Anyway, R. is the kind of guy who just can't stand the thought that anyone, especially a liberal, might be considered cleverer than he is, so he felt compelled to give America: The Book his "J. Gordon Coogler Award" for worst book of the year (link via Wonkette), along with some especially pointed jabs toward Jon Stewart. R. couldn't resist using the ten-dollar words "marmoreal" and "pasquinade" in the course of this condemnation, so I'll leave it to you to determine for yourselves who's the really funny guy and who's the pretentious blowhard -- but in case you're still on the fence, let the record show that it wasn't Jon Stewart who penned the following bit of obnoxiousness:
Yet the Coogler Committee has its standards. Its distinguished judges will not consider a writer who has been found guilty of journalistic irregularity, and being a plagiarist certainly constitutes journalistic irregularity as does working for the New York Times. Okay, okay all you New York Times journalists out there, that was just an easy joke. There is no reason for those scowls. I am just having a little fun . . .
See, therein lies the difference between the actual funny of "The Daily Show" and the faux-funny of stuffed shirts like Tyrrell. Jon Stewart plays a clip of some politician saying something moronic, he makes his joke at the guy's expense, and moves on; sometimes he doesn't even make a joke at all, he just sits there with a heavenly little grin on his face and trusts us to get how frickin' stupid this all is. Contrast that with ol' R., who not only drops the same kind of The-New-York-Times-sucks joke Ann Coulter has been making ever since she came out of the womb, but then chuckles at himself in print for having said it. Look, I'm not downgrading the man's achievement; you have to work pretty damn hard to be so pretentious you make George Will look like a man of the people. I'm just saying I'm sick of hearing liberals derided as elitists when fancypants conservatives like this are spouting off right and left. Note that at the beginning of his column, R. feigns excitement over the anticipation of who the NFL's Most Valuable Player "will be," despite the fact that Peyton Manning had been announced the winner nearly a month before this column was published; this is precisely the kind of thing that John Kerry got pilloried for during the presidential campaign, yet Tyrrell, a learned gentleman with no time for such common pursuits, gets to wear his NFL apathy proudly on his sleeve.

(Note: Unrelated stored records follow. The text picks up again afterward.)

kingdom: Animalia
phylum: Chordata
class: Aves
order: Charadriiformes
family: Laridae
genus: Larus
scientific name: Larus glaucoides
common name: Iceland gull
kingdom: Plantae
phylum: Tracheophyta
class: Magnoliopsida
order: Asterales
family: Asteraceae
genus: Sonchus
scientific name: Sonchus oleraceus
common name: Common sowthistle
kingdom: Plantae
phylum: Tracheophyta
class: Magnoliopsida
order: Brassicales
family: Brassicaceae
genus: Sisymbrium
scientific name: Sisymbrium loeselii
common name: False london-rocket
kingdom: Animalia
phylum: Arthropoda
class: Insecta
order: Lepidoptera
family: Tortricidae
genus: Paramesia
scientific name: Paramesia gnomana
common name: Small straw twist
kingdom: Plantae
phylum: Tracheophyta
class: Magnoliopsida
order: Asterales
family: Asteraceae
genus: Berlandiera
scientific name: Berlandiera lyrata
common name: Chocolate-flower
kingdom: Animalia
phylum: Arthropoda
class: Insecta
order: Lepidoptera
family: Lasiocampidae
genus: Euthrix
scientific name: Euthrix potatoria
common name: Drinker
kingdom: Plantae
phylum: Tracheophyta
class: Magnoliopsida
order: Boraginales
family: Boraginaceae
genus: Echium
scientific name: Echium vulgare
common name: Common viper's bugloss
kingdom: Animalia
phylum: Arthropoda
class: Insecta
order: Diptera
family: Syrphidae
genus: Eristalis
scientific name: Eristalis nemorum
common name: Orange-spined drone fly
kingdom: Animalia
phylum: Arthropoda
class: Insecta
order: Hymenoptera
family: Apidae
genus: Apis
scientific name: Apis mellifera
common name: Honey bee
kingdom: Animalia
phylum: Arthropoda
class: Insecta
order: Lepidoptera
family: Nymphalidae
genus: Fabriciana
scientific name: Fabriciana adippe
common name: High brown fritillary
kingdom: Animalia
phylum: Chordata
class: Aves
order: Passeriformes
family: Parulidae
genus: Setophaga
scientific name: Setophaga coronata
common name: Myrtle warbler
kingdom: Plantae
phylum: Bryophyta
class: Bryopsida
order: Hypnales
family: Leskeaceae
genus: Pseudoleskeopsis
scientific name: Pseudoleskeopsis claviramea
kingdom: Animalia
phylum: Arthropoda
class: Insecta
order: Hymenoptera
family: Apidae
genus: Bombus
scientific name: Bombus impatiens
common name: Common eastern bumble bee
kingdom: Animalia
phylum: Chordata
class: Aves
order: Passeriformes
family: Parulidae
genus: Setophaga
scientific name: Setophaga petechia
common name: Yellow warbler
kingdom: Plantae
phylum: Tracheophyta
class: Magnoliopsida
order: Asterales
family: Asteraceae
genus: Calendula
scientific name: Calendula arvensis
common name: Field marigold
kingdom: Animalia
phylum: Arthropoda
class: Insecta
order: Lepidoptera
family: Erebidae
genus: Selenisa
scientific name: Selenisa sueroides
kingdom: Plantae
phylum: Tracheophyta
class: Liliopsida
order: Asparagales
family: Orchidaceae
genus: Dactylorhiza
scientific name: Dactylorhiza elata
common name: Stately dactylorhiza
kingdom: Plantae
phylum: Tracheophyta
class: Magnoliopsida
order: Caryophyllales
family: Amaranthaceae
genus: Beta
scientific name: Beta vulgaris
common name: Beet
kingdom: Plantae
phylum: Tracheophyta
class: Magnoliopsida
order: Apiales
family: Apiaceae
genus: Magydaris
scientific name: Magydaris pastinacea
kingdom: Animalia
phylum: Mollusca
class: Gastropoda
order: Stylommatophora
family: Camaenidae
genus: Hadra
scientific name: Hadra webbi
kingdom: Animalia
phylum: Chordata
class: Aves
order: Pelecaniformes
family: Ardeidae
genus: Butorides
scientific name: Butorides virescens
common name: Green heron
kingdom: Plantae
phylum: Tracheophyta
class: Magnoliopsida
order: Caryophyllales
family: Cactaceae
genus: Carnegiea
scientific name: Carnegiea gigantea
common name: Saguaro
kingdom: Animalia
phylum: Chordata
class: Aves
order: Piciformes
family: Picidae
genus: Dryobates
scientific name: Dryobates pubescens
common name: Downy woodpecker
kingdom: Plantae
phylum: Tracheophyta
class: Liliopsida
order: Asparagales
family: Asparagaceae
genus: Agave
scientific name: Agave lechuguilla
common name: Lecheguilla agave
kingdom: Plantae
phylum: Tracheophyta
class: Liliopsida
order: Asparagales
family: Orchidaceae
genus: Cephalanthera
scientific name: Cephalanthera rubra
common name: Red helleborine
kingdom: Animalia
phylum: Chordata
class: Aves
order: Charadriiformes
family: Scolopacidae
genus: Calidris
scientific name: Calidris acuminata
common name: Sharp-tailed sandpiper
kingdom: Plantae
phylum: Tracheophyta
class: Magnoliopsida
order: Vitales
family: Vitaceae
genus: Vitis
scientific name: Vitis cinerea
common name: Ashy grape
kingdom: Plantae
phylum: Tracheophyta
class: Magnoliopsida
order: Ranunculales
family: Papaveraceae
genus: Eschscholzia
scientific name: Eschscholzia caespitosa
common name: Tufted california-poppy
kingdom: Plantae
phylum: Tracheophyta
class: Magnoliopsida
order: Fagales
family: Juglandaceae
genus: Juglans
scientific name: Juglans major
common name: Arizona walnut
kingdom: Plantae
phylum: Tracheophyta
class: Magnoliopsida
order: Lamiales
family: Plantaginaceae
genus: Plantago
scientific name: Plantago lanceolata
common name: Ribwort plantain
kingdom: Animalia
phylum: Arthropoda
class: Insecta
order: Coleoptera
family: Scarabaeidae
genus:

R.'s own contribution to The World of Letters, in case you were curious, is a book called Madame Hillary: The Dark Road to the White House. This is a "road," you'll note, that Hillary has not actually taken, so we have to wonder why a smartypants like R. would go to such lengths to sound like one of those backwoods survivalists who call into right-wing radio shows demanding to know why nobody has investigated Hillary's role in the space shuttle Columbia disaster.
Yet somehow it's the "Daily Show" book that's a crock. Sorry, not a crock, a pasquinade (which means a satire posted in a public place, so put that in your Scrabble rack and smoke it). But hey, it's spring, the time of year when a man's fancy turns to love -- and if the object of that affection is the sound of one's own voice, who am I to judge?
3 comments:
Is there a patron saint for people like Tyrell who chronically miss the point?